What is expected: Rewrite the lines starting at the one containing "Q: What is the" and ending at the one containing "Count of wine bottles: 44", replacing "spoons" with "forks" and leaving everything else as it is.

Record extracts:
•••••
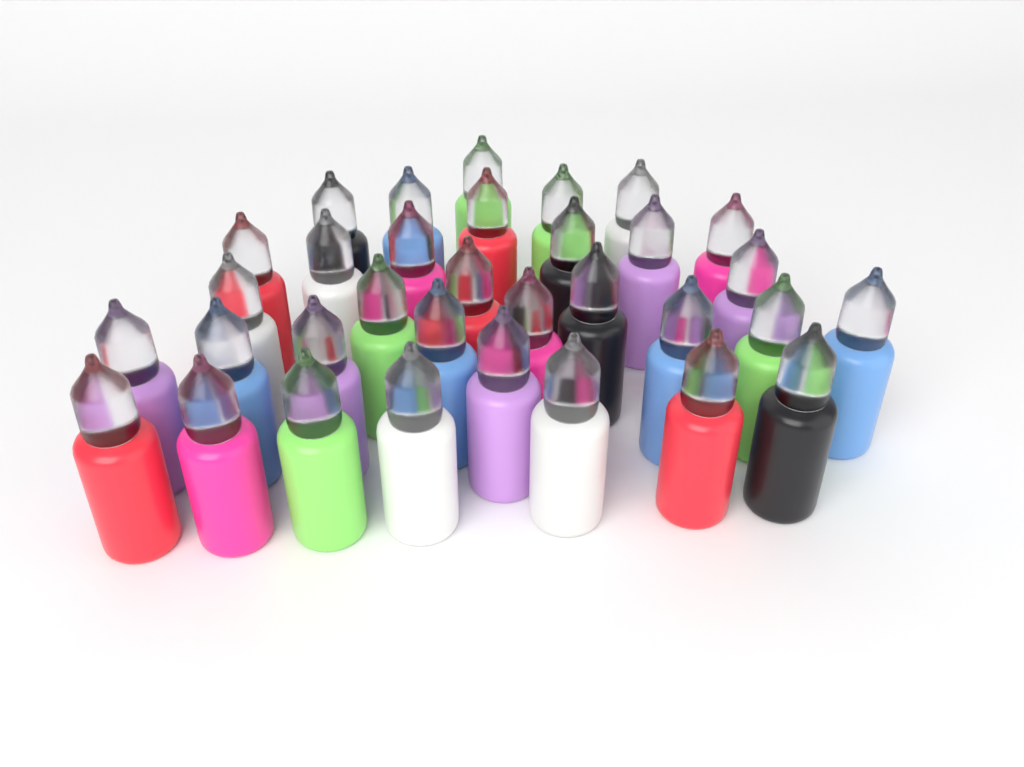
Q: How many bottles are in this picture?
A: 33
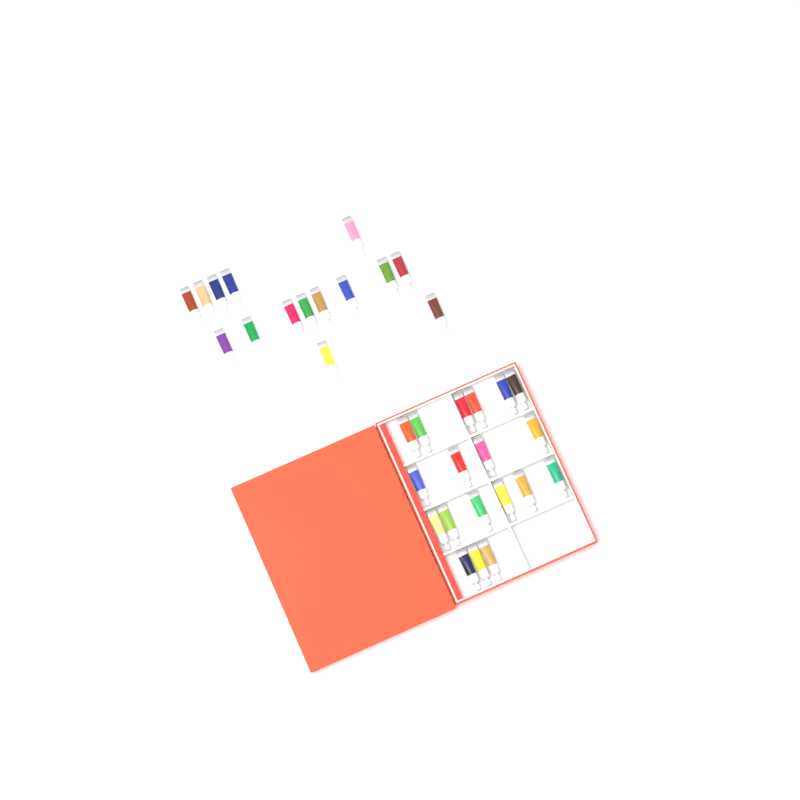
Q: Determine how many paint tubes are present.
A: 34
•••••
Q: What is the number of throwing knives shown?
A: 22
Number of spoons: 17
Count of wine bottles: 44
•••••
Task result:
Q: What is the number of throwing knives shown?
A: 22
Number of forks: 17
Count of wine bottles: 44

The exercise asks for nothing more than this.